Şiire göz attığımızda teşbih, istiâre, tekrir, mecaz, tecâhül, tenasüp, tezat, iştikak, redd-i matla, hüsn-i ta'lil, istihdâm, cem, iltifat sanatlarını görüyoruz. Ancak müşâkele, sihr-i helâl, idmâc, te'kidü'l-medh ve zemm, tevcih, kinâye, mezheb-i kelâmî, irsâd, reddü'l-acüz, iktibas, tazmin, telmih, mübalağa, cem maa't-tefrik ve taksim, rücu, tenkisü's-sıfat, leffüneşr, rücu, cinas, tarsi, mukabele, tariz, telmi ve terdid gibi sanatların yanı sıra hüner olarak kabul edilen harflerin noktalı olup olmamasına, kendisinden sonra gelene bitişip bitişmemesine göre yapılan sanatları göremiyoruz. Bunun ne anlama geldiğini açıklamaya çalışayım.
Bir şiirde elbette tüm sanatların olmasını beklemeyiz ve görmek de istemeyiz. Dolayısıyla mutlaka birtakım edebi sanatlar olmayacak. Ayrıca alfabeye bağlı olarak yapılan sanatların olmaması da normal. Bu kısa açıklamadan sonra açıklamamıza devam edelim.
Şiirde olmayan edebi sanatlara baktığımızda gördüğümüz manzara şudur:
- Kinâye, ta'riz, tevcih, te'kidü'l-medh bimâ yüşbihü'z-zem ve medh gibi sanatların olmamasından şairin imalı konuşmayı, şiir yoluyla laf çakmayı, sözlerin arkasına sığanırak kavga etmeyi ve polemik yapmayı sevmediği anlamını çıkarıyorum.
- Cinâs, terdîd, müşâkele, sihr-i helal gibi bir kelimenin birden fazla anlama gelecek şekilde kullanıldığı sanatlara iltifat etmemesi, sözlerini dizede ve kelimede tamamladığını, söylemek istediklerinin net olarak anlaşılmasını istediğini anlıyorum.
- İdmâcın olmaması şiirde gevezelik yapmayı sevmediğini, konu dışına çıkıp okurun zihnini dağıtmak istemediğini gösteriyor.
- Mezheb-i kelâmî, iktibas, irâd-ı mesel ve telmih olmaması ise okuru söylediklerine ikna etmek için bir başkasının sözüne ihtiyaç duymadığını gösteriyor.

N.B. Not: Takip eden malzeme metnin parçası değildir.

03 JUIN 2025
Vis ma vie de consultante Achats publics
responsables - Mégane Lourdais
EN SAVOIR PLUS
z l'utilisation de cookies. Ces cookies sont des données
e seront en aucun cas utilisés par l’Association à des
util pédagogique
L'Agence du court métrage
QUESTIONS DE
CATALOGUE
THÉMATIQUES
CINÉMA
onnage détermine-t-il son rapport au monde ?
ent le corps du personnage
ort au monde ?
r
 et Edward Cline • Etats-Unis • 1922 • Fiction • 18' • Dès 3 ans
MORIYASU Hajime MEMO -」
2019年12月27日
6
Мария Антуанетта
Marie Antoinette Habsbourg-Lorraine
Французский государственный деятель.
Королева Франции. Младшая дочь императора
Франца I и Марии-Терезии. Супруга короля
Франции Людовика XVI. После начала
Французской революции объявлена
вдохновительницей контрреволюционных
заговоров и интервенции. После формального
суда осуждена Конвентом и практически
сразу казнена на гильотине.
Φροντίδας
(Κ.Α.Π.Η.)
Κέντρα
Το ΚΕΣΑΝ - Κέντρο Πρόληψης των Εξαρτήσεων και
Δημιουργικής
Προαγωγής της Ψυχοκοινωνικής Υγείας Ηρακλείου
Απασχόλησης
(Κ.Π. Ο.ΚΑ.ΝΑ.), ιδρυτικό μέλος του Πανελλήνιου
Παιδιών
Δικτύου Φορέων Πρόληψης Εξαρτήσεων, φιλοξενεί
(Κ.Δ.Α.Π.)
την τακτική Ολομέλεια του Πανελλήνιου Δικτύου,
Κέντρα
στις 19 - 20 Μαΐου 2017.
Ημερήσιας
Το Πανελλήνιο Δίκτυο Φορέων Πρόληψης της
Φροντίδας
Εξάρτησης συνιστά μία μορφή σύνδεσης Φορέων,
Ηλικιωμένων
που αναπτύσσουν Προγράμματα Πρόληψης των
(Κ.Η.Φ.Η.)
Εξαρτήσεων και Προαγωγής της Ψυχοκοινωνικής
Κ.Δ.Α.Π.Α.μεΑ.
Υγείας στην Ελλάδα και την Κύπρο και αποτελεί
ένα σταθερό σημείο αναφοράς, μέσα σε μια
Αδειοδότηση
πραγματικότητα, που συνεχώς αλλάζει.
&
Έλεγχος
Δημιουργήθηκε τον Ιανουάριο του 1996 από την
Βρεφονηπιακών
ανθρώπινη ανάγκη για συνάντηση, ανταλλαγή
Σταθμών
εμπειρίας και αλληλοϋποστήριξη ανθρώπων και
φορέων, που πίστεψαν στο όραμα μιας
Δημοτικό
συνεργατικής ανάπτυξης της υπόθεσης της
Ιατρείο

Bu haliyle şiiri katıksız ve her şeyiyle kendine ait. Şair duygularını sadece kendi kelimeleri ile anlatmayı tercih ediyor.
- Reddü'l-acüz, tarsi, leffüneşr, mukabele gibi kelimelerin dizilişlerine dair sanatlara iltifat etmeyişi ise şiirde ahenk ve musikiyi bilinen kalıplaşmış kurallardan yararlanarak değil, her seferinde özenle seçtiği kelimelerle kendisinin kurduğunu gösteriyor. Tanpınar, şiirinin sesini söz oyunları ile değil, kelimelerin dizilişindeki ritmik ahenkle sağlamayı tercih ediyor.
- Onda mübalağa ve tensîku's-sıfat gibi sanatların olmaması abartılı benzetmelerden ve uzun övgülerden kaçındığını gösteriyor. Abartılı benzetme olmaması ince ve nahif benzetme olmadığı anlamına gelmemelidir. Onda benzetmeler ince bir hayal ürünüdür.
- İâde, akis, telmi gibi sanatlarının olmaması şairin şiirinde doğal olmayan dizilişler kullanmak istemediğini, kelimeleri kendine göre yeniden dizdiğini gösteriyor.
- Lebdeğmez, noktalı-noktasız harfler, iştikak, müvaşşah gibi harflerle yapılan sanatlara iltifat etmemesi onun şiirinin görünüşten daha çok anlamda tamamlandığını, şiirin anlam ve musikiden ibaret olduğunu düşündürüyor.
Dikkatlice bakıldığında olmayan sanatlar şiiri süsleyen ve güzel göstermeye çalışan sanatlardır. O gittiği yerde elbise ve takılarıyla dikkat çekmeye çalışan değil, ilk başta dikkati çekmeyen ancak zamanla hâli ve tavırlarıyla tüm dikkatleri üzerine çeken bir beyefendi gibidir.
Olmayan edebi sanatlara baktığımızda Ahmet Hamdi Tanpınar'ın şiiri ve şairliği için şiirde iç ahenk ve anlama değer verdiğini, tasannu göstermeyi sevmediğini, muhayyile ve duygu şairi olduğunu, eşyayı olduğundan farklı gösterdiğini, anlamı kapalı hale getirmekten sakındığını, kelime ve harflerin görünüşleriyle oynamayı sevmediğini, abartılı ifadelerden ve şiirde gevezelikten hoşlanmadığını söyleyebiliriz. Bu söylediklerimin olup olmadığını ise Tanpınar'ın tüm şiirlerini okuyan, inceleyen ve araştıran hocalarımdan bekliyorum. Benim bir şiirden yola çıkarak yaptığım tespitleri, Tanpınar'ın diğer şiirleri için de söyleyebilir miyiz? Cevabınızı merakla bekliyorum.
Son olarak şunu tekrar edeyim. Modern Türk şiiri, edebi sanatlardan daha çok imgeler üzerinden anlaşılmaya çalışılır. Hiç şüphesiz bu şiir de öyle anlaşılabilir. Sadece edebi sanatlar ile bir şiiri anlamaya çalışmanın yeterli olmadığını biliyor iken bir de olmayan edebi sanatlardan yola çıkarak bir şiiri anlamaya çalışmanın ne demek olduğunun farkındayım. Ancak bizimki bir öneri değil, bir deneme sadece. Yapmaya çalıştığım şey, bu denemenin şiiri ve şairin şiir anlayışını anlamaya yardımcı olup olmadığını görmek. Yaptığım bundan ibaret.